When I first started the Teaching Artist Project training, it was quite the eye-opening experience. Using the arts to teach, and incorporating them into lesson plans, has led me to notice how students learn. They are excited and eager to participate, it brings the spark and ignites their drive to learn. As a result, it leaves them exploring on their own, and – more importantly – learning with each other.
The way TAP works is that they train both new and experienced teachers together. We’ve done group exercises to become familiar with each other and get on the same page as well as share ideas to understand the process of incorporating the arts into the teaching structure.

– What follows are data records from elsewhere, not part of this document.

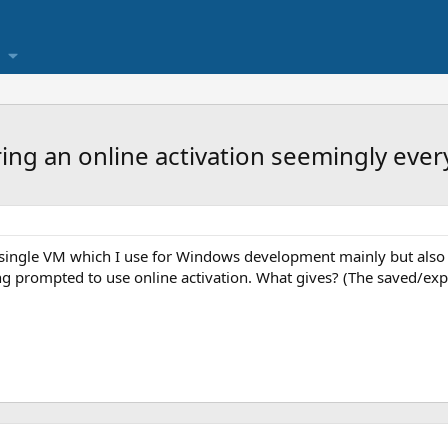
ing an online activation seemingly ever
a single VM which I use for Windows development mainly but also 
g prompted to use online activation. What gives? (The saved/expor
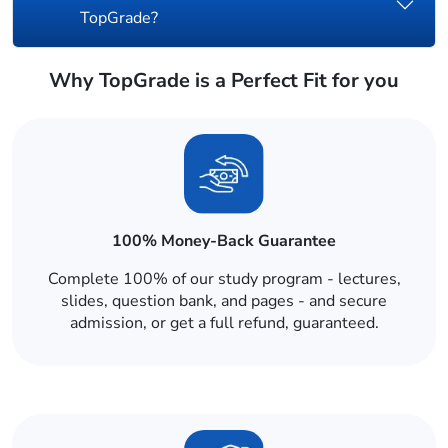
TopGrade?
Why TopGrade is a Perfect Fit for you
100% Money-Back Guarantee
Complete 100% of our study program - lectures,
slides, question bank, and pages - and secure
admission, or get a full refund, guaranteed.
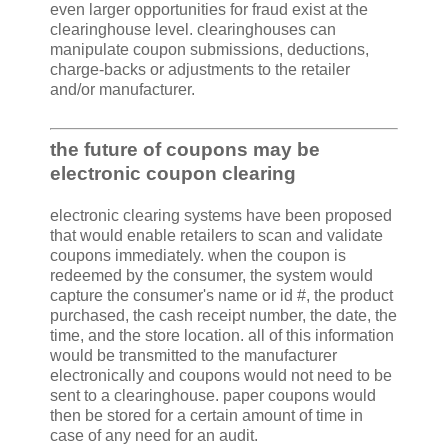
even larger opportunities for fraud exist at the
clearinghouse level. clearinghouses can
manipulate coupon submissions, deductions,
charge-backs or adjustments to the retailer
and/or manufacturer.
the future of coupons may be
electronic coupon clearing
electronic clearing systems have been proposed
that would enable retailers to scan and validate
coupons immediately. when the coupon is
redeemed by the consumer, the system would
capture the consumer's name or id #, the product
purchased, the cash receipt number, the date, the
time, and the store location. all of this information
would be transmitted to the manufacturer
electronically and coupons would not need to be
sent to a clearinghouse. paper coupons would
then be stored for a certain amount of time in
case of any need for an audit.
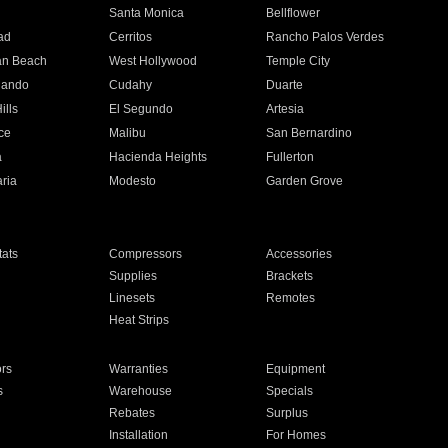
n
Santa Monica
Bellflower
ad
Cerritos
Rancho Palos Verdes
an Beach
West Hollywood
Temple City
nando
Cudahy
Duarte
ills
El Segundo
Artesia
ce
Malibu
San Bernardino
a
Hacienda Heights
Fullerton
ria
Modesto
Garden Grove
ats
Compressors
Accessories
Supplies
Brackets
Linesets
Remotes
Heat Strips
ors
Warranties
Equipment
s
Warehouse
Specials
Rebates
Surplus
Installation
For Homes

The ideas and concepts of social justice in education and the philosophy and pedagogy of what that means to me personally has changed and become more defined as the TAP classes go on. To me, teaching for social justice started with the idea of everyone learning at the same pace regardless of ability. Currently, it means to me that social justice in education is all about the group working together to help each other as a community and inspiring one another.
The first day of my internship with TAP consisted of watching as my mentors T. Scott Lilly and Katie Rainey explained to their students the process of incorporating performance elements into their writing. The students enjoy the movement activities and learn about topics like character by acting out one of their choosing. Then, the students learned about elements of a story by using descriptive words like “ominous” to enhance their writing. The Teaching Artists used examples of ominous from the story “The Raven” by Edgar Allen Poe as a way of getting the students to understand the concept and created their own ominous stories as well.
So far in my experience with TAP, I am honestly happy to meet with all my fellow peers as we learn to work together and cooperate on a new level of educating students in this modern age and environment. The idea of encouraging creativity and critical thinking to solve problems, to give the students a platform to actively perform and experiment with concepts safely and without fear of mistakes will lead to great growth. This process will always be a great way to get student voices and opinions out in a continuously evolving fashion, which will help them understand the continuously changing world around them. I strongly believe that through arts education students will not only discover their own voices, but be able to give voice to others in their group, and encourage each other to better themselves. The drive for self-improvement is just one of the effects a good teacher can make and leave on students for years to come.